Psychiatric diagnoses for non-childbirth-related inpatient admissions to community hospitals are common, representing 16% of national admissions, and for 19-25 year olds in California 20% of admissions.

Use of inpatient psychiatric care in non-specialty hospitals increased slightly (1.4 per 10,000 admissions) for 19-25 year olds relative to 26-29 year olds. 

Use of ERs for psychiatric emergency visits declined slightly (4.5 per 10,000 ER visits) for 19-25 year olds relative to 26-29 year olds.  

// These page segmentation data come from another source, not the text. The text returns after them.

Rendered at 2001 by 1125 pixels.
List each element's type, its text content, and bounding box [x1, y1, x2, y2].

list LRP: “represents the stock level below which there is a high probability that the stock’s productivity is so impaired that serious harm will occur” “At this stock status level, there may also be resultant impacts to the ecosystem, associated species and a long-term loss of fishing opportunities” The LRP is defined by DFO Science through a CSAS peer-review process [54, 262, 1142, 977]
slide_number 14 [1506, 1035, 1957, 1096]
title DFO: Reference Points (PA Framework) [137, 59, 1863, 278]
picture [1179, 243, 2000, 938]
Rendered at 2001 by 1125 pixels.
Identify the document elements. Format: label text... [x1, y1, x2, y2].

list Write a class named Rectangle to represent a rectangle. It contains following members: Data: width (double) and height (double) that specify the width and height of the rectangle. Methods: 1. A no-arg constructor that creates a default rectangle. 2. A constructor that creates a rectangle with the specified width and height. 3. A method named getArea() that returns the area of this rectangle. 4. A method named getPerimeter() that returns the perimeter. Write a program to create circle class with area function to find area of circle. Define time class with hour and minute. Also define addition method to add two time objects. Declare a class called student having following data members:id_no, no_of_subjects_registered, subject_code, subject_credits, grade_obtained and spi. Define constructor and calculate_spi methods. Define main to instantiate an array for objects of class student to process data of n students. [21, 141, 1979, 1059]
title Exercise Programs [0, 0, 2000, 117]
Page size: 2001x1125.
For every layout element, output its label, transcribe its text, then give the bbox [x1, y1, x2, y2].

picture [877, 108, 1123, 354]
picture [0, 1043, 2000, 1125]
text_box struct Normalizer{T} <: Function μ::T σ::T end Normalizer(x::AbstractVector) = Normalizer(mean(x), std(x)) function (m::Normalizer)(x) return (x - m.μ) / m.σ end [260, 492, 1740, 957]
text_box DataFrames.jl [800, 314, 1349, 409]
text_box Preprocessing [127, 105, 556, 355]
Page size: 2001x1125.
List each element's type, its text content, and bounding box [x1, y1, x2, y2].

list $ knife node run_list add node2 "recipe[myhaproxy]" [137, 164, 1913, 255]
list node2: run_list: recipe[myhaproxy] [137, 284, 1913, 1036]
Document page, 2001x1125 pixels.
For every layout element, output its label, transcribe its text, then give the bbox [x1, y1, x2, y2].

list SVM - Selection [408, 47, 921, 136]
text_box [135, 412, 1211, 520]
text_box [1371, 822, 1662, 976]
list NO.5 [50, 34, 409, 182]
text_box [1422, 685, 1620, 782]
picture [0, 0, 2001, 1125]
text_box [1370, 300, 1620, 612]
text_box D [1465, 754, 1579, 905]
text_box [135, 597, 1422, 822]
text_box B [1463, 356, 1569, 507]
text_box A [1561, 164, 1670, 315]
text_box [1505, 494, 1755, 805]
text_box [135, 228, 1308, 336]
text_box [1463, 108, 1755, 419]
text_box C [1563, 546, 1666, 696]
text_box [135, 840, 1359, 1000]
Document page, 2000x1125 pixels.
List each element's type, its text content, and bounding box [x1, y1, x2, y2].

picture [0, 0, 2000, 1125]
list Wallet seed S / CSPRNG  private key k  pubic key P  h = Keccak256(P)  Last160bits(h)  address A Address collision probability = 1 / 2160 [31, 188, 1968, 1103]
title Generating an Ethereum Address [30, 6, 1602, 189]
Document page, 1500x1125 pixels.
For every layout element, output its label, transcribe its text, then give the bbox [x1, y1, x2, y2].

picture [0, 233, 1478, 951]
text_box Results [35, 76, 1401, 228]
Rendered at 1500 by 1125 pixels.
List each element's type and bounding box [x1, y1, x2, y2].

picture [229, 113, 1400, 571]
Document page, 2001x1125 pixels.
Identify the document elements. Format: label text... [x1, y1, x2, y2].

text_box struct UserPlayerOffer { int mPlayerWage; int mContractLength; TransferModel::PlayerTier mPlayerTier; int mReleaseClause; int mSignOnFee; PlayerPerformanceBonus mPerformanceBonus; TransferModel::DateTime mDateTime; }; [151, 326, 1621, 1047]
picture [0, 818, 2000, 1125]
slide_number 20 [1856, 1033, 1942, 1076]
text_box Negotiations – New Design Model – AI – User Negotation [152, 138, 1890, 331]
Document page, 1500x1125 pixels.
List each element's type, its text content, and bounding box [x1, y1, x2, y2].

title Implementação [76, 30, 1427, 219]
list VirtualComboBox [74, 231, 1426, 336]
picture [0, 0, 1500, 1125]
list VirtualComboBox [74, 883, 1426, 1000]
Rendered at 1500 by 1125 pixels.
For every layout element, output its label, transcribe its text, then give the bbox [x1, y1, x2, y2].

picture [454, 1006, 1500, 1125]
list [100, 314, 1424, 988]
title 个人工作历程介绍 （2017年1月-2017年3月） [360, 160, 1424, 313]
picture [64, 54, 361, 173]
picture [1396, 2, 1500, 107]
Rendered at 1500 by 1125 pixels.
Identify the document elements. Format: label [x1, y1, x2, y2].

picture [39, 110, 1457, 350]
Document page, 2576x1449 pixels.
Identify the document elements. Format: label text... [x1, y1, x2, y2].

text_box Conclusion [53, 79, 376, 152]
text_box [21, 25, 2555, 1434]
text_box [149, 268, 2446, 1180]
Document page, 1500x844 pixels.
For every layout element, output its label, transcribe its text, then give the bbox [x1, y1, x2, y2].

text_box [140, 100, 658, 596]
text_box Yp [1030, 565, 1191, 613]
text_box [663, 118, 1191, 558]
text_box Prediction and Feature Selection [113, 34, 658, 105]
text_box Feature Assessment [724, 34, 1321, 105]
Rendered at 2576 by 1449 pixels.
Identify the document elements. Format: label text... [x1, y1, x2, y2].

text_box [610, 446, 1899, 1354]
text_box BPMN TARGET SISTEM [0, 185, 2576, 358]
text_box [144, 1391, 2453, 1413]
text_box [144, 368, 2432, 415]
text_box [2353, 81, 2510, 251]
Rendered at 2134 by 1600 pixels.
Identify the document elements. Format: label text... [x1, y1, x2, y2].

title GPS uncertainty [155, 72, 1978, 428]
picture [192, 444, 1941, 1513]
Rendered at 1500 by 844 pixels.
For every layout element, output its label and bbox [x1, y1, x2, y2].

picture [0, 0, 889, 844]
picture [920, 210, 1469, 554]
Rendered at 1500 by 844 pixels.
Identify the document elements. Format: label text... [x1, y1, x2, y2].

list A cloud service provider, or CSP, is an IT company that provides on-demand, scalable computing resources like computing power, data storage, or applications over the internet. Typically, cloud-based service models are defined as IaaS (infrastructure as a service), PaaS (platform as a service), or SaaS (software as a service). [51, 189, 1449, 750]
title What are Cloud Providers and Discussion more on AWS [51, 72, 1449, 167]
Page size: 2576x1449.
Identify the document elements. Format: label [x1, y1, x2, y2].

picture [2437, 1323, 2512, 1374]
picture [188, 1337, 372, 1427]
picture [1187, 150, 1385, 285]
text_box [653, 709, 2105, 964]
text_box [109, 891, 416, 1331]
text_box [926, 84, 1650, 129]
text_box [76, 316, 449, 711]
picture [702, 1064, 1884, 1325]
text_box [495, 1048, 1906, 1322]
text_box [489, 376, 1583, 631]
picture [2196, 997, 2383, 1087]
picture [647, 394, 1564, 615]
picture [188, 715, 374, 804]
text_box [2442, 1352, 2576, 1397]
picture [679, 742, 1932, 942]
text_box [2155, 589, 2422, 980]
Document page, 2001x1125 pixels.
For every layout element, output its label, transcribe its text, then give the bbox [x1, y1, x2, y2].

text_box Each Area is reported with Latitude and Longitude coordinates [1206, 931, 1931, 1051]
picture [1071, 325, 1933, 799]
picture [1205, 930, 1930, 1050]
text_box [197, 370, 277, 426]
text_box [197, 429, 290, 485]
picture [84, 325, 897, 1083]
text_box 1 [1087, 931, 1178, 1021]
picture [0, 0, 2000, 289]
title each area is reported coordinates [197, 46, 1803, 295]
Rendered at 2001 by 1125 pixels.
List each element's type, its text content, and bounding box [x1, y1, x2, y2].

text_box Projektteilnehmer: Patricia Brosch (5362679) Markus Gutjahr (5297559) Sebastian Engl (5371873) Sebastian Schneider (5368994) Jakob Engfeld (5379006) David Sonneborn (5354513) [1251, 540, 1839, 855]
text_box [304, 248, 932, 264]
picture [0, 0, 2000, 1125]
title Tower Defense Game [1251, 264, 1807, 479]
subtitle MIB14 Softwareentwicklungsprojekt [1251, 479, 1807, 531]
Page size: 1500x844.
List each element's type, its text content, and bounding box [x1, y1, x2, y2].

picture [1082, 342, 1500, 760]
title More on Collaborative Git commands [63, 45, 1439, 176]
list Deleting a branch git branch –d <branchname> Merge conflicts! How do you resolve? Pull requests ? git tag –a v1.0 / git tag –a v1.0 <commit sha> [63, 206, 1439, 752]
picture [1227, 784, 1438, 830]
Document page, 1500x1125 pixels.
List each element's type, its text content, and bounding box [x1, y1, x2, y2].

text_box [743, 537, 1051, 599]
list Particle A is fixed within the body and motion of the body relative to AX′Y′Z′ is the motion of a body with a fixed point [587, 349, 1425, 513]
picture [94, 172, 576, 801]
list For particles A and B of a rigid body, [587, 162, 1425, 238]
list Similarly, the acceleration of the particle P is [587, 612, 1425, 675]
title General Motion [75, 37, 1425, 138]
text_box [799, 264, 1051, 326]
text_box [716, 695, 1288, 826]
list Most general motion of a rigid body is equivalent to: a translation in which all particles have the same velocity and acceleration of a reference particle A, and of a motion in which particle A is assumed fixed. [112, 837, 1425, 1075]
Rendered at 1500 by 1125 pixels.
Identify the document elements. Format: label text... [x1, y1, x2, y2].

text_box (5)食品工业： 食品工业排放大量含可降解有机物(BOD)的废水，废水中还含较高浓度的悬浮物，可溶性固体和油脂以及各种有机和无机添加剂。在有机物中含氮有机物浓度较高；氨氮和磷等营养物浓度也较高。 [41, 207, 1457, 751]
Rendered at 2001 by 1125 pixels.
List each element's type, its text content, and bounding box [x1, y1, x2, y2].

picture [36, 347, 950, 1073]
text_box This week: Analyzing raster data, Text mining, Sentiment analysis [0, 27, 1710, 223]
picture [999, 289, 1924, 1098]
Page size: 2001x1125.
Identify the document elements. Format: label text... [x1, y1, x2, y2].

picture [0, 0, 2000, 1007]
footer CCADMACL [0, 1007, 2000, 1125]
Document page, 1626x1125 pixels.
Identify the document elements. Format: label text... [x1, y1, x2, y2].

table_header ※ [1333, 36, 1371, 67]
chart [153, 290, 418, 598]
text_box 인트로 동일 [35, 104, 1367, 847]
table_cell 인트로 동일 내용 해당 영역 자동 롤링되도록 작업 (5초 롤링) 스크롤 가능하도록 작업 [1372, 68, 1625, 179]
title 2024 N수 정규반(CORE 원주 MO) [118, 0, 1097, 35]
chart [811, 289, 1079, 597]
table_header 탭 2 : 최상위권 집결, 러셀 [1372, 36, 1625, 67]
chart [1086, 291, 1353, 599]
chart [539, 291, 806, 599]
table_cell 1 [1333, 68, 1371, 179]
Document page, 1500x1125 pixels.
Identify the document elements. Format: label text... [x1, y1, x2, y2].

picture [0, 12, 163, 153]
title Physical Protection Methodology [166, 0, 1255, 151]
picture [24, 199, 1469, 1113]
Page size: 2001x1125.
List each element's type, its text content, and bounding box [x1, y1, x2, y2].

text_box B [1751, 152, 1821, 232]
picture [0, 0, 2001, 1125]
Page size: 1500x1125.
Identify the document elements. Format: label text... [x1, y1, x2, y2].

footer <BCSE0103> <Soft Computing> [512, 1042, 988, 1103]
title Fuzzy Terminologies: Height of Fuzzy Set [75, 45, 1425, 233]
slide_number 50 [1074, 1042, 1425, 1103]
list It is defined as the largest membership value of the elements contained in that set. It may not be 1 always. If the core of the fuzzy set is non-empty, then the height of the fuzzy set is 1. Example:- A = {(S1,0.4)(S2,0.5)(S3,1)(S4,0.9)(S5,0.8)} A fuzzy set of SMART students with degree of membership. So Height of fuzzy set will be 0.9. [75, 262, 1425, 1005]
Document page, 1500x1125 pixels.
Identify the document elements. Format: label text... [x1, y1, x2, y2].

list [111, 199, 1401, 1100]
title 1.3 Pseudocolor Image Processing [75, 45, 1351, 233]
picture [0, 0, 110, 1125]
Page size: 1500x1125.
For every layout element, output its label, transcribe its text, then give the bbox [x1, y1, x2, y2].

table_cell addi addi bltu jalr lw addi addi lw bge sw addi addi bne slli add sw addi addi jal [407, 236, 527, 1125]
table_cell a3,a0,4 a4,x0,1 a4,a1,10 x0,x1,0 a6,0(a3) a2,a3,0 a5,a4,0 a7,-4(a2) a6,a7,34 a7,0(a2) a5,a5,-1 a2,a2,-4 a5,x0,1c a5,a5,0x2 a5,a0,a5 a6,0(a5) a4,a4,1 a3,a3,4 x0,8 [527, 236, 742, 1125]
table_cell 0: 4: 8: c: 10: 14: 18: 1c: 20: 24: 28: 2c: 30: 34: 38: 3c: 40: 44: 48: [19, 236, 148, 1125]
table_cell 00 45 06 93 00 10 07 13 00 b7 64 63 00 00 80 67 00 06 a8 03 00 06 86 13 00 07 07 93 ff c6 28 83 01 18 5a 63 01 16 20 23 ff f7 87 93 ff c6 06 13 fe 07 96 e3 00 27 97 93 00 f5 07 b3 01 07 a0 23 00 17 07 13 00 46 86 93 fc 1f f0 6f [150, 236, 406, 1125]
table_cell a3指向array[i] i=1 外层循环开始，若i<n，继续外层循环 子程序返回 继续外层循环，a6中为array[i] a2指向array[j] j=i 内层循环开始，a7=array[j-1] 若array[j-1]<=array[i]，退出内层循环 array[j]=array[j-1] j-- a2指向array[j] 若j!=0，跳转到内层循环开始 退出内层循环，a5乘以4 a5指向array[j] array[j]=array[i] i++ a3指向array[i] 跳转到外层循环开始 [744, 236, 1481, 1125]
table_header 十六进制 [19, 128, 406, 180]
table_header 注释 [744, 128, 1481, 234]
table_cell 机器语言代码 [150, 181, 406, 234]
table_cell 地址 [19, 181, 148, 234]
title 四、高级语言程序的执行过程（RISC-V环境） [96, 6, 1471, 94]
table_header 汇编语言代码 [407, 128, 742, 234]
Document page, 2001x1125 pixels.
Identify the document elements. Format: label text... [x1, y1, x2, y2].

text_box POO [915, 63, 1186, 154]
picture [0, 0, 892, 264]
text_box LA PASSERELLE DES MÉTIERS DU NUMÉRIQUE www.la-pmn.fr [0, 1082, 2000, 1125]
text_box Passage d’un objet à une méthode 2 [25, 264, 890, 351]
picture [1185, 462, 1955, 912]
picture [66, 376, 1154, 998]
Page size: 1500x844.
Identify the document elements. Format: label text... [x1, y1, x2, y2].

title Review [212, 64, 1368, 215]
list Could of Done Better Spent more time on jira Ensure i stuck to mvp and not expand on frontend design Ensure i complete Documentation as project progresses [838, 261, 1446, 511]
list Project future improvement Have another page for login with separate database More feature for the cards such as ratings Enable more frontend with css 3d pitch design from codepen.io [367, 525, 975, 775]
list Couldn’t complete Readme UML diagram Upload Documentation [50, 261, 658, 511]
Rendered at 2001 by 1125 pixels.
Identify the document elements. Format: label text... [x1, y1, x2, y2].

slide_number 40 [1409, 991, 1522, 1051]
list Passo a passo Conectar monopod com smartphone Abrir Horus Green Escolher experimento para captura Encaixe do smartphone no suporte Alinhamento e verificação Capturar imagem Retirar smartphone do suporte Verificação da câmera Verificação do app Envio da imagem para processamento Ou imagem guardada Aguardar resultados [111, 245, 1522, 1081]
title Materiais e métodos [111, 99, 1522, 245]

After the ACA, inpatient admissions and ER visits for psychiatric diagnoses were less likely to be uninsured after the ACA, and the likelihood that insurance coverage was through private payers increased. 

 

Conclusion:
The ACA led to a small increase in psychiatric hospitalization and a somewhat larger, but still small decrease in psychiatric ER visits for young adults ages 19-25, with more of these young adults covered by health care insurance. The authors speculate that increased insurance may have led to greater access to outpatient treatment and thus the identification of mental illness requiring hospitalization.

 

Clinical Commentary:
Concerns that the ACA would lead to accelerated growth in costs of mental health treatment for young adults ages 19-26, who began eligible to remain on their parent’s health care insurance, appears not to have been realized. The impact is modest, and in the direction of avoiding ER-based interventions for mental illness.

 

 

References:

1 Berk, M. et al. N-acetyl cysteine as a glutathione precursor for schizophrenia--a double-blind, randomized, placebo-controlled trial. Biological psychiatry 64, 361-368, doi:10.1016/j.biopsych.2008.03.004S0006-3223(08)00270-9 [pii] (2008).

2 Farokhnia, M. et al. N-acetylcysteine as an adjunct to risperidone for treatment of negative symptoms in patients with chronic schizophrenia: a randomized, double-blind, placebo-controlled study. Clinical neuropharmacology 36, 185-192, doi:10.1097/WNF.0000000000000001 (2013).